=== EXERCISES TO COMPLETE ===
(a) Reproduce the TensorRT 3 announcement, starting with "Home Applications NVIDIA" and going on through "cars and robots.", substituting "TensorRT Pro" for each "TensorRT".
(b) Condense the paragraph of the TensorRT 3 announcement that begins "The combination of TensorRT 3 with NVIDIA GPUs" into a shorter version that keeps its main facts.
(c) Pick up the TensorRT 3 announcement after its last sentence and write the next few sentences.

=== EXCERPT ===
--- START ---

Home Applications NVIDIA TensorRT 3 Dramatically Accelerates AI Inference for Hyperscale Data Centers

NVIDIA TensorRT 3 Dramatically Accelerates AI Inference for Hyperscale Data Centers

NVIDIA TensorRT 3 Dramatically Accelerates AI Inference for Hyperscale Data Centers

Alibaba, Baidu, Tencent, JD.com and Hikvision Adopt NVIDIA TensorRT for Programmable Inference Acceleration

GTC China – NVIDIA today unveiled new NVIDIA® TensorRT™ 3 AI inference software that sharply boosts the performance and slashes the cost of inferencing from the cloud to edge devices, including self-driving cars and robots.

The combination of TensorRT 3 with NVIDIA GPUs delivers ultra-fast and efficient inferencing across all frameworks for AI-enabled services — such as image and speech recognition, natural language processing, visual search and personalized recommendations. TensorRT and NVIDIA Tesla® GPU accelerators are up to 40 times faster than CPUs(1) at one-tenth the cost of CPU-based solutions.(2)

--- END ---

=== DATA BLOCK ===
--- START ---

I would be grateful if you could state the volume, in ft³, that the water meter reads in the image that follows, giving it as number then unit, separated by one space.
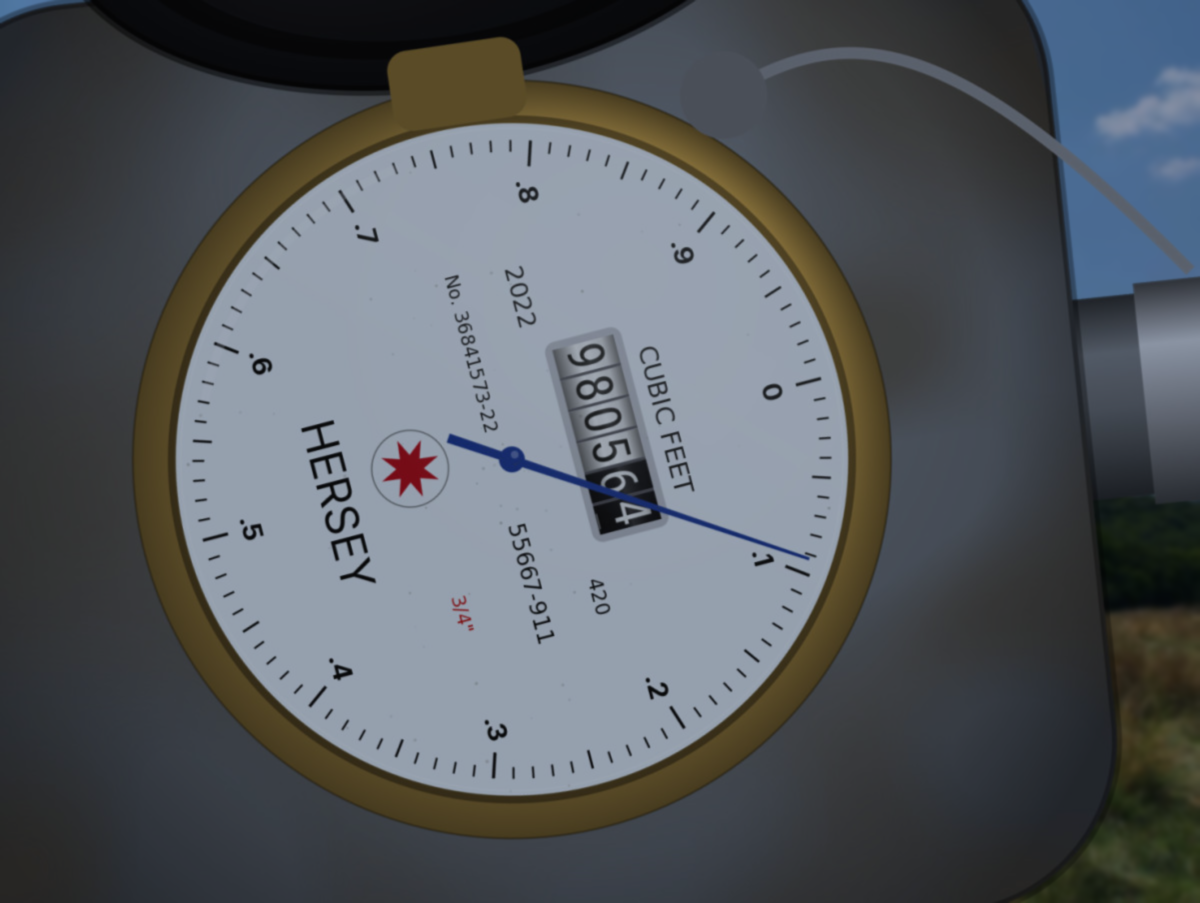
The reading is 980564.09 ft³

--- END ---

=== RESULTS OF THE EXERCISE ===
(a)
Home Applications NVIDIA TensorRT Pro 3 Dramatically Accelerates AI Inference for Hyperscale Data Centers

NVIDIA TensorRT Pro 3 Dramatically Accelerates AI Inference for Hyperscale Data Centers

NVIDIA TensorRT Pro 3 Dramatically Accelerates AI Inference for Hyperscale Data Centers

Alibaba, Baidu, Tencent, JD.com and Hikvision Adopt NVIDIA TensorRT Pro for Programmable Inference Acceleration

GTC China – NVIDIA today unveiled new NVIDIA® TensorRT Pro™ 3 AI inference software that sharply boosts the performance and slashes the cost of inferencing from the cloud to edge devices, including self-driving cars and robots.

(b) Paired with NVIDIA GPUs, TensorRT 3 provides fast, efficient inferencing across all frameworks for AI services like image and speech recognition, natural language processing, visual search and personalized recommendations. Running on NVIDIA Tesla GPU accelerators, it is up to 40 times faster than CPUs at one-tenth the cost of CPU-based solutions.

(c)
“Internet companies are racing to infuse AI into services used by billions of people. As a result, AI inference workloads are growing exponentially,” said NVIDIA founder and CEO Jensen Huang. “NVIDIA TensorRT is the world’s first programmable inference accelerator. With CUDA programmability, TensorRT will be able to accelerate the growing diversity and complexity of deep neural networks. And with TensorRT’s dramatic speed-up, service providers can affordably deploy these compute intensive AI workloads.”

More than 1,200 companies have already begun using NVIDIA’s inference platform across a wide spectrum of industries to discover new insights from data and deploy intelligent services to businesses and consumers. Among them are Amazon, Microsoft, Facebook and Google; as well as leading Chinese enterprise companies like Alibaba, Baidu, JD.com, iFLYTEK, Hikvision, Tencent and WeChat.

“NVIDIA’s AI platform, using TensorRT software on Tesla GPUs, is an outstanding technology at the forefront of enabling SAP’s growing requirements for inferencing,” said Juergen Mueller, chief innovation officer at SAP. “TensorRT and NVIDIA GPUs make real-time service delivery possible, with maximum machine learning performance and versatility to meet our customers’ needs.”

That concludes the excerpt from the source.